Jeden z najoryginalniejszych seriali Netflixa wrócił z kolejnym sezonem! Przyciąga widzów z całego świata

glamour.pl 15 godzin temu
Zdjęcie: fot. materiały prasowe


W tym artykule:
1. „Miłość, śmierć i roboty” – o co tu chodzi?
2. Twórcy i obsada – obsada i twórcy
3. Recenzja – czy warto obejrzeć?
4. Gdzie obejrzeć „Miłość, śmierć i roboty”? Zwiastun i szczegóły

Niektóre odcinki zachwycają, inne zostają w głowie na długo po seansie. Ale jedno jest pewne – to serial, którego nie da się zaszufladkować. I właśnie dlatego warto go zobaczyć.

„Miłość, śmierć i roboty” – o co tu chodzi?

Ten serial to zbiór krótkich historii – każda z nich opowiada o czymś innym, w innym stylu i tonie. Czasem to dramat, czasem horror, innym razem czarna komedia albo sci-fi z nutką filozofii. W świecie filmowym nazywamy to antologią – czyli zbiorem osobnych opowieści, połączonych wspólnym motywem. W przypadku tego serialu tym motywem są: miłość, śmierć i roboty (choć nie wszystkie naraz w każdym odcinku). Nie ma tu głównych bohaterów, nie trzeba oglądać sezonów po kolei. Można zacząć od dowolnego epizodu – i to jest jego ogromna siła. To jak pudełko czekoladek z „Forresta Gumpa” – nigdy nie wiesz, na co trafisz. I właśnie to przyciąga widzów z całego świata.

Twórcy i obsada – obsada i twórcy

Pomysłodawcą projektu jest Tim Miller – reżyser „Deadpoola”, a jednym z producentów David Fincher – znany z takich hitów jak „Siedem” czy „Zaginiona dziewczyna”. To mówi samo za siebie – mamy do czynienia z ludźmi, którzy nie boją się eksperymentów i dobrze wiedzą, jak opowiadać historie. Każdy odcinek tworzy inne studio animacji z różnych stron świata. To dlatego tak bardzo różnią się one między sobą – zarówno stylem graficznym, jak i klimatem. Jednego dnia oglądasz realistyczną opowieść o samotności, drugiego – groteskową historię o buncie robotów.

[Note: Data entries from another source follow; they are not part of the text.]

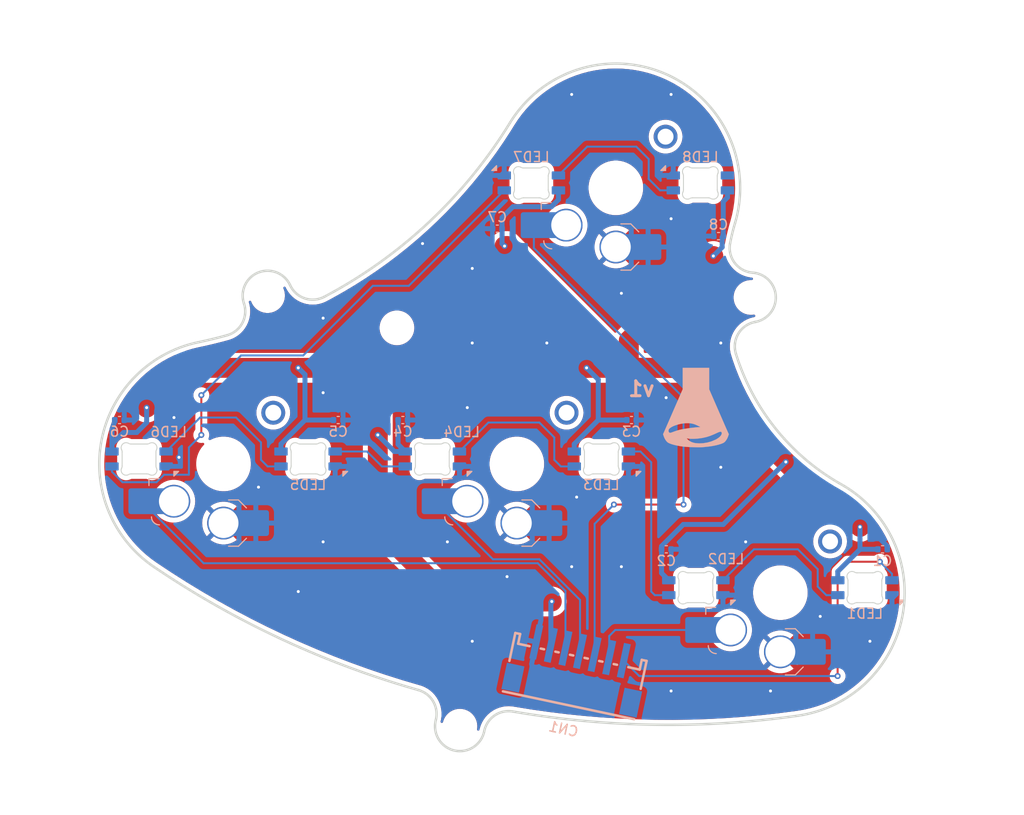
<source format=kicad_pcb>
(kicad_pcb
	(version 20240108)
	(generator "pcbnew")
	(generator_version "8.0")
	(general
		(thickness 1.6)
		(legacy_teardrops no)
	)
	(paper "A4")
	(title_block
		(title "wasd")
		(date "2025-02-03")
		(rev "v1")
		(company "Speedy Labs")
	)
	(layers
		(0 "F.Cu" signal)
		(31 "B.Cu" signal)
		(32 "B.Adhes" user "B.Adhesive")
		(33 "F.Adhes" user "F.Adhesive")
		(34 "B.Paste" user)
		(35 "F.Paste" user)
		(36 "B.SilkS" user "B.Silkscreen")
		(37 "F.SilkS" user "F.Silkscreen")
		(38 "B.Mask" user)
		(39 "F.Mask" user)
		(40 "Dwgs.User" user "User.Drawings")
		(41 "Cmts.User" user "User.Comments")
		(42 "Eco1.User" user "User.Eco1")
		(43 "Eco2.User" user "User.Eco2")
		(44 "Edge.Cuts" user)
		(45 "Margin" user)
		(46 "B.CrtYd" user "B.Courtyard")
		(47 "F.CrtYd" user "F.Courtyard")
		(48 "B.Fab" user)
		(49 "F.Fab" user)
		(50 "User.1" user)
		(51 "User.2" user)
		(52 "User.3" user)
		(53 "User.4" user)
		(54 "User.5" user)
		(55 "User.6" user)
		(56 "User.7" user)
		(57 "User.8" user)
		(58 "User.9" user)
	)
	(setup
		(pad_to_mask_clearance 0)
		(allow_soldermask_bridges_in_footprints no)
		(pcbplotparams
			(layerselection 0x00010fc_ffffffff)
			(plot_on_all_layers_selection 0x0000000_00000000)
			(disableapertmacros no)
			(usegerberextensions no)
			(usegerberattributes yes)
			(usegerberadvancedattributes yes)
			(creategerberjobfile yes)
			(dashed_line_dash_ratio 12.000000)
			(dashed_line_gap_ratio 3.000000)
			(svgprecision 4)
			(plotframeref no)
			(viasonmask no)
			(mode 1)
			(useauxorigin no)
			(hpglpennumber 1)
			(hpglpenspeed 20)
			(hpglpendiameter 15.000000)
			(pdf_front_fp_property_popups yes)
			(pdf_back_fp_property_popups yes)
			(dxfpolygonmode yes)
			(dxfimperialunits yes)
			(dxfusepcbnewfont yes)
			(psnegative no)
			(psa4output no)
			(plotreference yes)
			(plotvalue yes)
			(plotfptext yes)
			(plotinvisibletext no)
			(sketchpadsonfab no)
			(subtractmaskfromsilk no)
			(outputformat 1)
			(mirror no)
			(drillshape 1)
			(scaleselection 1)
			(outputdirectory "")
		)
	)
	(net 0 "")
	(net 1 "GND")
	(net 2 "+5V")
	(net 3 "up")
	(net 4 "left")
	(net 5 "down")
	(net 6 "right")
	(net 7 "unconnected-(CN1-Pad9)")
	(net 8 "unconnected-(CN1-Pad8)")
	(net 9 "LED_DATA")
	(net 10 "Net-(LED1-DOUT)")
	(net 11 "Net-(LED2-DOUT)")
	(net 12 "Net-(LED4-DOUT)")
	(net 13 "Net-(LED3-DOUT)")
	(net 14 "Net-(LED5-DOUT)")
	(net 15 "Net-(LED6-DOUT)")
	(net 16 "Net-(LED7-DOUT)")
	(net 17 "unconnected-(LED8-DOUT-Pad2)")
	(footprint "MountingHole:MountingHole_3mm" (layer "F.Cu") (at 165.535094 82.920487))
	(footprint "MountingHole:MountingHole_3mm" (layer "F.Cu") (at 116.909787 82.731731))
	(footprint "MountingHole:MountingHole_3mm" (layer "F.Cu") (at 136.25677 126.04851))
	(footprint "MountingHole:MountingHole_3mm" (layer "F.Cu") (at 129.92481 85.97665))
	(footprint "Capacitor_SMD:C_0402_1005Metric" (layer "B.Cu") (at 140.02 76 180))
	(footprint "PCM_marbastlib-choc:LED_choc_6028R" (layer "B.Cu") (at 150.486056 99.163376))
	(footprint "Capacitor_SMD:C_0402_1005Metric" (layer "B.Cu") (at 124.02 95.25))
	(footprint "PCM_marbastlib-choc:LED_choc_6028R" (layer "B.Cu") (at 103.986056 99.163376))
	(footprint "Capacitor_SMD:C_0402_1005Metric" (layer "B.Cu") (at 102.02 95.25))
	(footprint "PCM_marbastlib-choc:LED_choc_6028R" (layer "B.Cu") (at 159.991446 112.113832))
	(footprint "PCM_marbastlib-choc:LED_choc_6028R" (layer "B.Cu") (at 143.444907 71.395205 180))
	(footprint "Capacitor_SMD:C_0402_1005Metric" (layer "B.Cu") (at 157.02 108.25))
	(footprint "PCM_marbastlib-xp-choc:SW_choc_v2_HS_CPG135001S30_1u" (layer "B.Cu") (at 112.486056 99.663376 180))
	(footprint "PCM_marbastlib-choc:LED_choc_6028R" (layer "B.Cu") (at 120.986056 99.163376))
	(footprint "PCM_marbastlib-xp-choc:SW_choc_v2_HS_CPG135001S30_1u" (layer "B.Cu") (at 141.986056 99.663376 180))
	(footprint "PCM_marbastlib-xp-choc:SW_choc_v2_HS_CPG135001S30_1u" (layer "B.Cu") (at 151.944907 71.895205 180))
	(footprint "Capacitor_SMD:C_0402_1005Metric" (layer "B.Cu") (at 178.77 108.25))
	(footprint "PCM_marbastlib-choc:LED_choc_6028R" (layer "B.Cu") (at 133.486056 99.163376))
	(footprint "easyeda:CONN-SMD_S7B-ZR-SM4A-TF-LF-SN" (layer "B.Cu") (at 147.926279 120.467798 -12))
	(footprint "PCM_marbastlib-choc:LED_choc_6028R" (layer "B.Cu") (at 176.991446 112.113832))
	(footprint "Capacitor_SMD:C_0402_1005Metric" (layer "B.Cu") (at 153.52 95.25))
	(footprint "PCM_marbastlib-xp-choc:SW_choc_v2_HS_CPG135001S30_1u" (layer "B.Cu") (at 168.491446 112.613832 180))
	(footprint "PCM_marbastlib-choc:LED_choc_6028R"
		(layer "B.Cu")
		(uuid "c5533536-8b27-44ae-85fc-08ad3fbe7a00")
		(at 160.444907 71.395205 180)
		(descr "Add-on for regular choc-footprints with 6028 reverse mount LED")
		(tags "kailh choc 6028 rearmount rear mount led rgb backlight")
		(property "Reference" "LED8"
			(at 0 2.6 0)
			(layer "B.SilkS")
			(uuid "08df6246-992a-4d7b-82b7-fc96639dc1f5")
			(effects
				(font
					(size 1 1)
					(thickness 0.15)
				)
				(justify mirror)
			)
		)
		(property "Value" "choc_SK6812MINI-E"
			(at 0 3 0)
			(layer "B.Fab")
			(uuid "7e831b14-393d-4922-9757-608ae5acc79f")
			(effects
				(font
					(size 1 1)
					(thickness 0.15)
				)
				(justify mirror)
			)
		)
		(property "Footprint" "PCM_marbastlib-choc:LED_choc_6028R"
			(at 0 0 0)
			(unlocked yes)
			(layer "B.Fab")
			(hide yes)
			(uuid "6c972039-bcbf-4b91-a819-c4d7d2679622")
			(effects
				(font
					(size 1.27 1.27)
					(thickness 0.15)
				)
				(justify mirror)
			)
		)
		(property "Datasheet" ""
			(at 0 0 0)
			(unlocked yes)
			(layer "B.Fab")
			(hide yes)
			(uuid "f178715d-e9c0-40d8-944a-68dd61fa99b8")
			(effects
				(font
					(size 1.27 1.27)
					(thickness 0.15)
				)
				(justify mirror)
			)
		)
		(property "Description" "Reverse mount adressable LED (WS2812 protocol)"
			(at 0 0 0)
			(unlocked yes)
			(layer "B.Fab")
			(hide yes)
			(uuid "8b8c335e-2ebf-4470-92aa-d6cfccf6bf72")
			(effects
				(font
					(size 1.27 1.27)
					(thickness 0.15)
				)
				(justify mirror)
			)
		)
		(property "LCSC" "C5149201"
			(at 0 0 0)
			(unlocked yes)
			(layer "B.Fab")
			(hide yes)
			(uuid "cc47133e-19e6-4af6-9073-3a5524016ab0")
			(effects
				(font
					(size 1 1)
					(thickness 0.15)
				)
				(justify mirror)
			)
		)
		(path "/29c405d6-46cd-428e-9519-f85119f9ba10")
		(sheetname "Root")
		(sheetfile "wasd.kicad_sch")
		(attr smd)
		(fp_poly
			(pts
				(xy 3.5 1.25) (xy 3.5 1.73) (xy 3.98 1.25) (xy 3.5 1.25)
			)
			(stroke
				(width 0.12)
				(type solid)
			)
			(fill solid)
			(layer "B.SilkS")
			(uuid "41cc6a0d-dee0-4474-91d3-2bb
... [310691 chars truncated]
</source>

Recenzja – czy warto obejrzeć?

Nowy sezon to kolejna porcja krótkich filmów, które zaskakują swoją pomysłowością. Nie każdy odcinek trafi w twój gust, ale każdy coś sobą wnosi. To właśnie ich różnorodność sprawia, iż ten serial ciągle żyje i się rozwija. Warto zwrócić uwagę choćby na „Spider Rose” – wzruszającą historię o kobiecie pogrążonej w żałobie i jej niezwykłym pupilu, czy „Inteligentne urządzenia i ich głupi właściciele” – odcinek, który celnie punktuje nasze uzależnienie od technologii. choćby jeżeli jeden czy dwa epizody nie poruszą cię zbyt mocno – pozostałe mogą zaskoczyć, rozbawić, a choćby wzruszyć. To nie jest serial, który ogląda się dla relaksu. To serial, który się przeżywa. Czasem się śmiejesz, czasem marszczysz brwi, a czasem po prostu siedzisz w ciszy po napisach końcowych.

Gdzie obejrzeć „Miłość, śmierć i roboty”? Zwiastun i szczegóły

Wszystkie sezony, w tym najnowszy – czwarty – znajdziesz na platformie Netflix. Warto obejrzeć choć jeden odcinek – może akurat trafisz na ten, który zostanie z tobą na długo. jeżeli szukasz serialu, który wykracza poza schematy i potrafi zaskoczyć, „Miłość, śmierć i roboty” to pozycja obowiązkowa. choćby jeżeli nie jesteś fanem animacji – daj mu szansę. Możliwe, iż zmieni twoje zdanie.